- Born: March 17, 1928 Montreal, Quebec, Canada
- Died: October 8, 2022 (aged 94)
- Awards: Order of Canada; National Order of Quebec;

= André Chagnon =

Canadian businessman and philanthropist (1928–2022)

André Chagnon (March 17, 1928 – October 8, 2022) was a Canadian businessman and philanthropist. He was noted for being the founder of telecommunications company Vidéotron.

==Early life==
Chagnon was born in the Ahuntsic neighbourhood of Montreal on March 17, 1928. His father worked as an electrician and entrepreneur. Chagnon was raised near Gouin Boulevard during the Great Depression, and recounted how his family survived on "a lot of bread and molasses". He attended the École technique de Montréal from 1945 to 1949.

==Career==
Chagnon became an electrician like his father and began his work career by laying underground cables for the City of Montreal. He eventually started his own contracting company – E. R. Chagnon et Fils – in 1957, when he was 29. He later sold it to his employees. In 1964, he founded the cable company Le Groupe Vidéotron. Under his leadership, the company adopted an acquisition-based growth strategy, starting with the purchase of Câblevision Nationale in 1980. It went on to acquire Télé-Métropole six years later. This was ultimately sold when the company bought CF Cable in 1997. Vidéotron was also listed on the Montreal Exchange in 1985, and established a branch in London in 1988, before branching into the United States five years later. These moves led to Vidéotron becoming Canada's third-largest telecommunications company and the largest in Quebec.

Chagnon was one of the four industrial leaders invited by the Government of Canada to take part in the 1995 G-7 Ministerial Conference on the Information Society, held in Brussels. He was also named to the Information Highway Advisory Council that same year. Retiring in 2000, Chagnon set up the Fondation Lucie et André Chagnon, an organization working to prevent poverty and illness in families, which has $1.4 billion in assets and was one of the largest foundations in Canada. He had a net worth of $474 million CDN in 2006.

==Personal life==
Chagnon was married to Lucie Dolan-Chagnon for 65 years until her death in August 2014. Together, they had five children. One of them, Christian, predeceased Chagnon. Chagnon became a vegetarian around the 1990s.

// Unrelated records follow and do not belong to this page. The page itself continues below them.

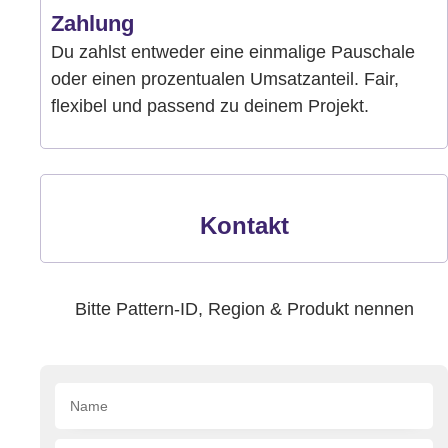
Zahlung
Du zahlst entweder eine einmalige Pauschale
oder einen prozentualen Umsatzanteil. Fair,
flexibel und passend zu deinem Projekt.
Kontakt
Bitte Pattern-ID, Region & Produkt nennen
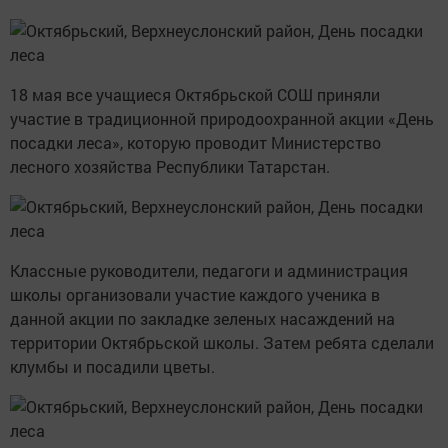
18 мая все учащиеся Октябрьской СОШ приняли
участие в традиционной природоохранной акции «День
посадки леса», которую проводит Министерство
лесного хозяйства Республики Татарстан.
Классные руководители, педагоги и администрация
школы организовали участие каждого ученика в
данной акции по закладке зеленых насаждений на
территории Октябрьской школы. Затем ребята сделали
клумбы и посадили цветы.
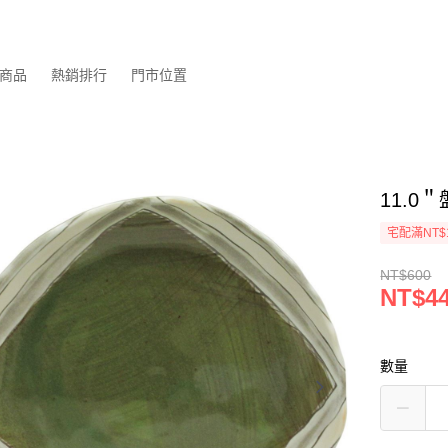
商品
熱銷排行
門市位置
11.0＂
宅配滿NT$
NT$600
NT$4
數量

Chagnon died on October 8, 2022, at age 94.

==Awards and honours==
Chagnon was appointed an officer of the Order of Canada in October 1992 and invested six months later in April of the following year. He was inducted into the Canadian Business Hall of Fame in 2002. One year later, he was invested as an officer of the National Order of Quebec. He was subsequently conferred the Entrepreneur Of The Year 2005 Lifetime Achievement Award by Ernst & Young. Chagnon was granted honorary doctorates from the University of Ottawa (2004), McGill University (2004), Concordia University (2004), HEC Montréal (2008), and Université Laval. He was made a commander of the Order of Montreal in its inaugural class of 2016.